If you’re pregnant, you’ve probably already realized there are a lot of decisions to make regarding your birth plan. One of those decisions, of course, is pain management — do you want to have an unmedicated birth, or do you want to have an epidural? Do you want to wait and see how it goes?
There’s a great deal of stigma and shame associated with getting an epidural (as there is with C-section, and any other decision made by a person who’s giving birth). But in addition to the false notion that using pain control during labor means your birth wasn’t “natural” or that you didn’t really experience it, there are other ideas about epidurals people have going into the birth process that impact their decision-making.
Dr. Edna Ma, a physician anesthesiologist in Los Angeles, says women often express anxiety regarding epidurals and breastfeeding, concerned their babies won’t latch on because of the chemicals in the anesthesia, but an October 2017 study published in the journal Anesthesiology negates that. And then there’s the enduring belief that epidurals prolong labor, making it more likely a person will need a C-section.
A study also published in October 2017 in Obstetrics and Gynecology in which 400 women in labor were given either saline or an epidural (neither the women nor their doctors knew who was getting what), found a small difference from dilation to delivery. For women who got the saline, time from full cervical dilation to delivery was 51 minutes, while for those who got the epidural, it was 52 minutes. (One minute might seem like a long time if you’re in labor, but scientifically, it holds no significance.) The number of women who had C-sections in the group was also almost identical, as were other kinds of delivery assistance, like episiotomies and the use of forceps.
So what does this study mean for actual people giving birth and for the practice of birth medicine? “This is more evidence that epidurals are safe,” says Ma. “It also carries more weight because it’s in a journal for OB-GYNs, and not just anesthesiologists.”

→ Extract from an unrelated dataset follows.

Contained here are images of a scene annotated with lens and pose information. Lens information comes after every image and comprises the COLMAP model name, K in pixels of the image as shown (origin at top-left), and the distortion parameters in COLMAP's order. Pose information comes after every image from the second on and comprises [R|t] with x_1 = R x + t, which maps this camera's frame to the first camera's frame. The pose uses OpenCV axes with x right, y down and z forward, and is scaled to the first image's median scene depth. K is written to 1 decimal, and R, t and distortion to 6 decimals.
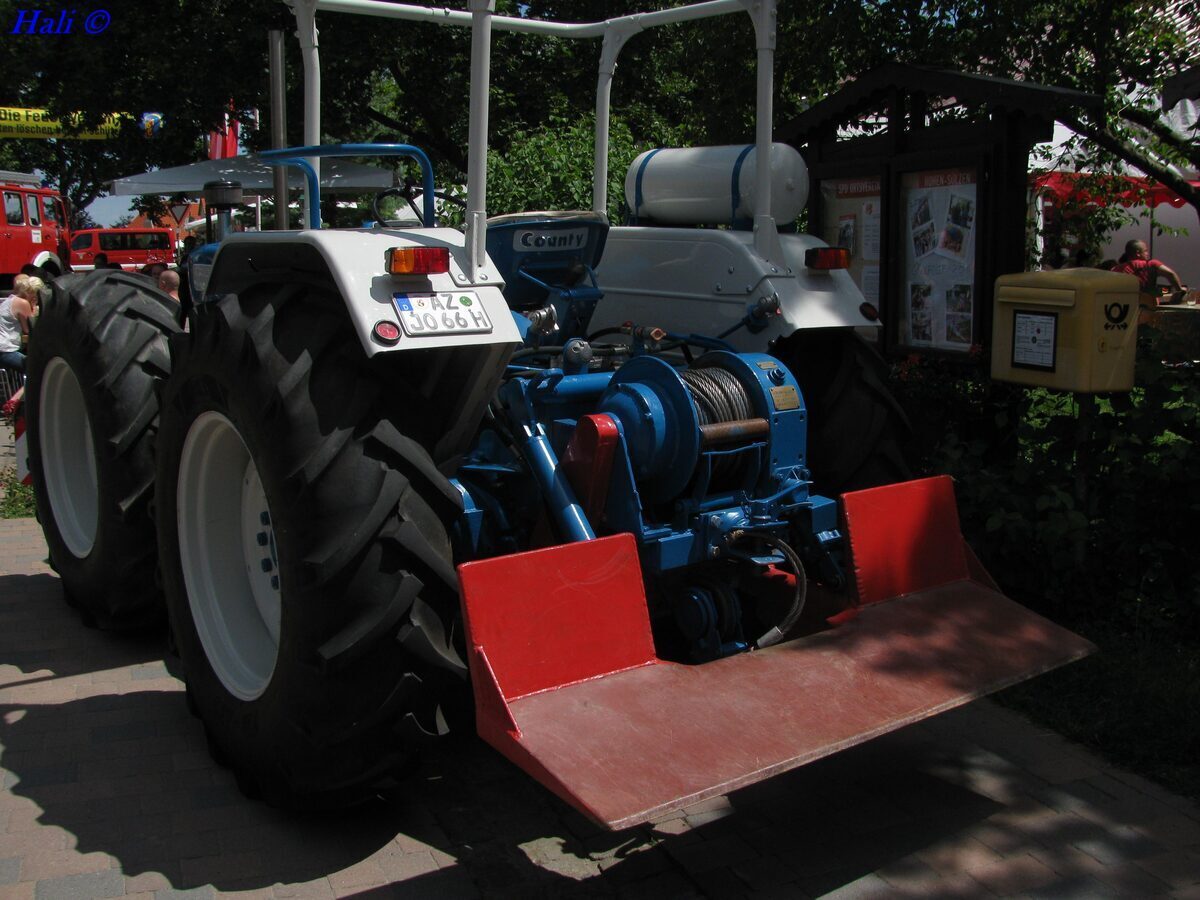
lens RADIAL K [[1219.3, 0, 589.9], [0, 1219.3, 453.6], [0, 0, 1]] dist [-0.125378, 0.000000]
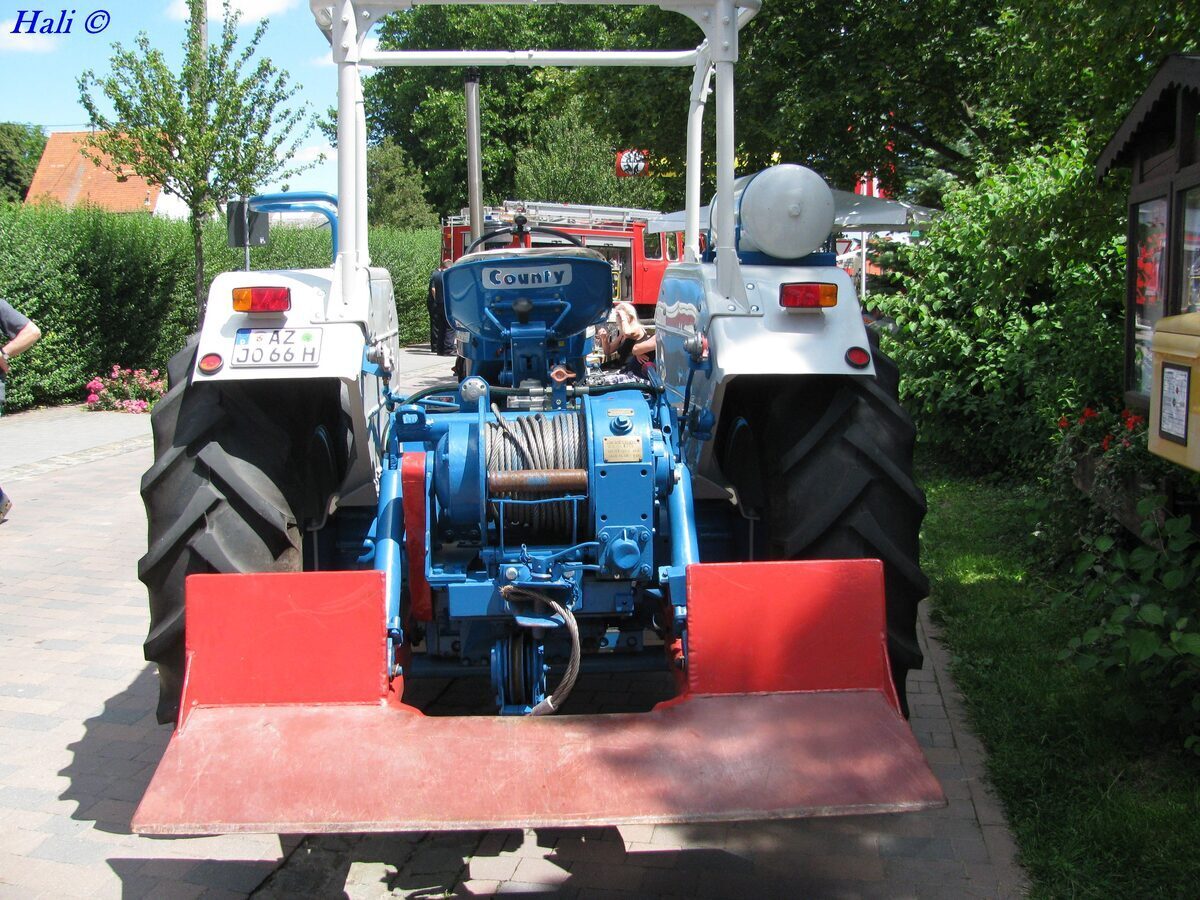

Ma notes that epidurals can be controlled throughout labor, so if you want to feel more pressure during the pushing stage, the medicine can be regulated to make that possible, and if you want to be able to sleep, the amount of medicine you’re getting can be increased. Once you have an epidural administered, it can benefit you not just for the duration of labor, but also if you need any procedure, like an episiotomy, after labor, and you won’t have to have a local anesthesia applied.
The reasons one might need a C-section or that labor might be slow are varied and have nothing to do with whether or not you have an epidural to deal with pain. Your cervix might not be dilating or the baby’s head or body might be too large to fit through your pelvis (this is called cephalopelvic disproportion). Stress is another cause of prolonged labor. Prolonged labor is defined as labor that lasts for more than 20 hours for first-time mothers and 14 hours for those who have delivered before. If you’re already experiencing prolonged labor, “turning off the epidural won’t help,” the study’s senior author, Dr. Phillip E. Hess, told The New York Times.
Dr. Sasha Davidson, a Florida-based OB-GYN with training in maternal fetal medicine/perinatology, says that while the findings of the epidural study are reassuring, there’s some evaluation to be done.
“We have to be mindful of the fact that the study was done overseas, in China, where people have similar body mass index,” she says. “There are considerations for us as clinicians here — like BMIs, race and ethnicity… not all patients are the same.”
Davidson is “pro-epidural.”
“I tell moms who say that they don’t want one, who think an unmedicated birth means they’re more of a woman, ‘It’s OK to change your mind. It doesn’t mean you’re not strong,'” she adds.
It’s normal to have concerns about epidurals even if you have read every scientific study and article available about them — after all, it’s your body, your birth experience and your baby. Ma recommends explicit communication with your OB-GYN and your delivery team. “Have a list,” she advises. “State what you want, what you want to experience.”